Three out of four Spanish national parties represented in the Congress of Deputies (Parliament's lower chamber) yesterday passed a motion seeking to prevent Catalonia from calling a referendum on self-determination next year. The Popular Party (PP) and the Socialist Party (PSOE) gave their support to a text introduced by Union, Progress and Democracy (UPyD) party, in which it is said that "in no case, any part of the [Spanish] citizenship can decide on the State's territorial organization, or on any other aspect or provision of the Constitution, excluding the others from this eventual decision". The motion continues by stating that "splitting up the citizenship" or "redefining the subject of national sovereignty, which is none other than the Spanish people", cannot be accepted.

The result (265 MPs for, out of 350) showed that three parties hold a very large majority in the Congress, and that they fundamentally agree on the idea that Catalonia cannot organize a vote on independence because Catalans are not a sovereign subject. This is exactly the contrary that was decided in the Catalan Parliament on January. Then, almost two thirds of the Catalan MPs passed a resolution in which they declared Catalonia to be "a sovereign political and legal subject". Catalan parties say that Catalonia has the "right to decide" on its own future.

The motion in the Spanish Congress was rejected by MPs belonging to the Spanish national leftist party United Left (IU) and to the Catalan, Basque, Galician and Aragonese national parties.

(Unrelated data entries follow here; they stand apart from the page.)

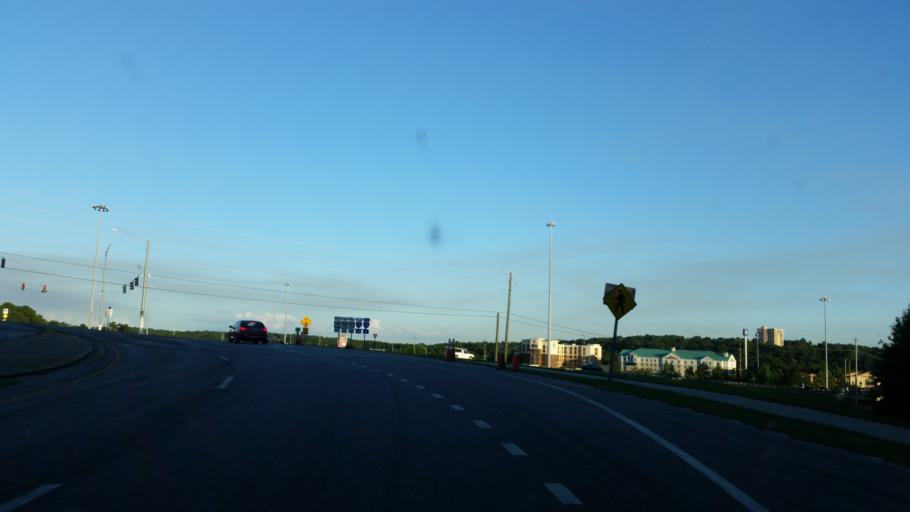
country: US
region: Alabama
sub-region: Baldwin County
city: Spanish Fort
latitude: 30.6580
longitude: -87.9127
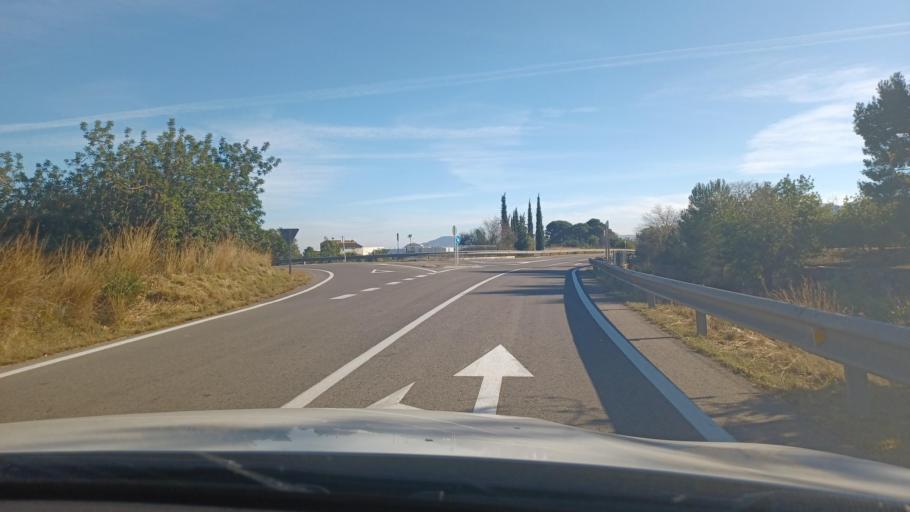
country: ES
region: Catalonia
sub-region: Provincia de Tarragona
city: Santa Barbara
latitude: 40.7141
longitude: 0.4831
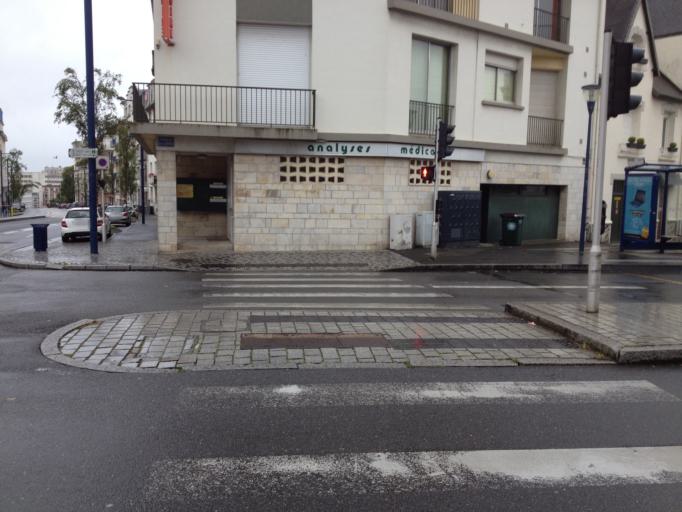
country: FR
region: Brittany
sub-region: Departement du Finistere
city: Brest
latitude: 48.3962
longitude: -4.4840
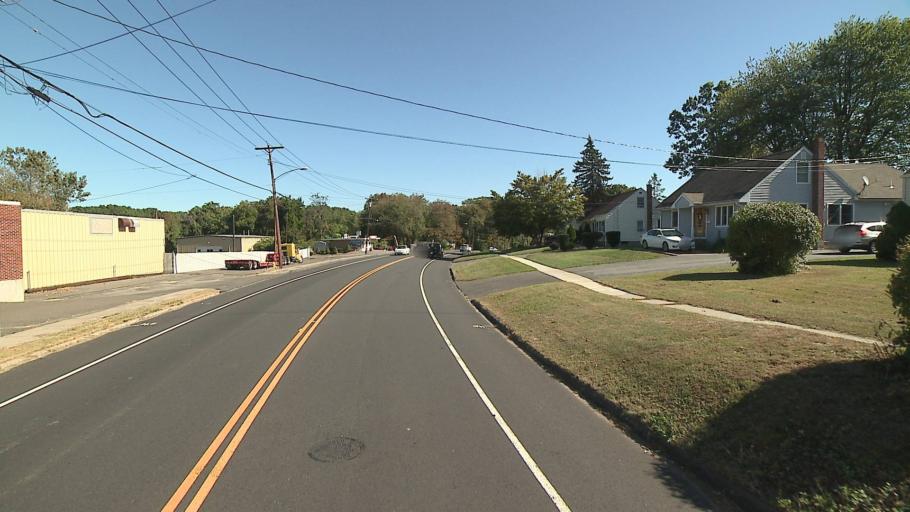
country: US
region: Connecticut
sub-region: New Haven County
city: Milford
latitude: 41.2263
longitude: -73.0272
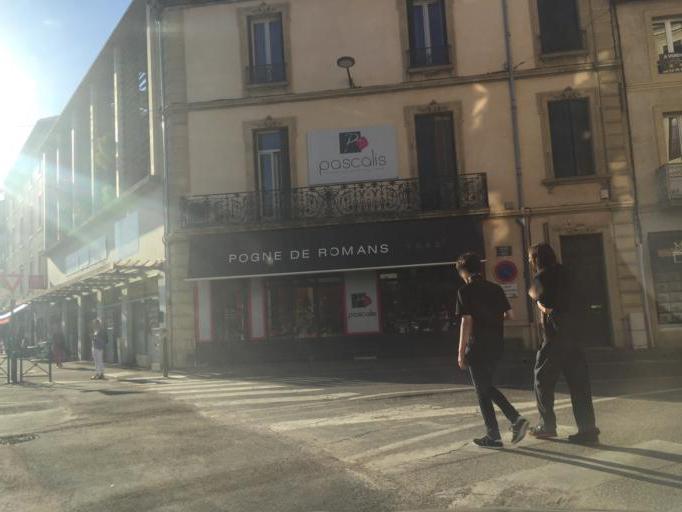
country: FR
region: Rhone-Alpes
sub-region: Departement de la Drome
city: Romans-sur-Isere
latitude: 45.0460
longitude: 5.0533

UPyD seeks "cooperative federalism"

UPyD officially says it is a "federalist" party, albeit with a peculiar understanding of it. According to what UPyD labels as "cooperative federalism", powers on education, health, justice and environment -now partially in the hands of the autonomous communities- should be re-centralized.

The party was established in 2007 by former PSOE MEP Rosa Díez. It holds five MPs in the Spanish Congress and one MEP in the European Parliament.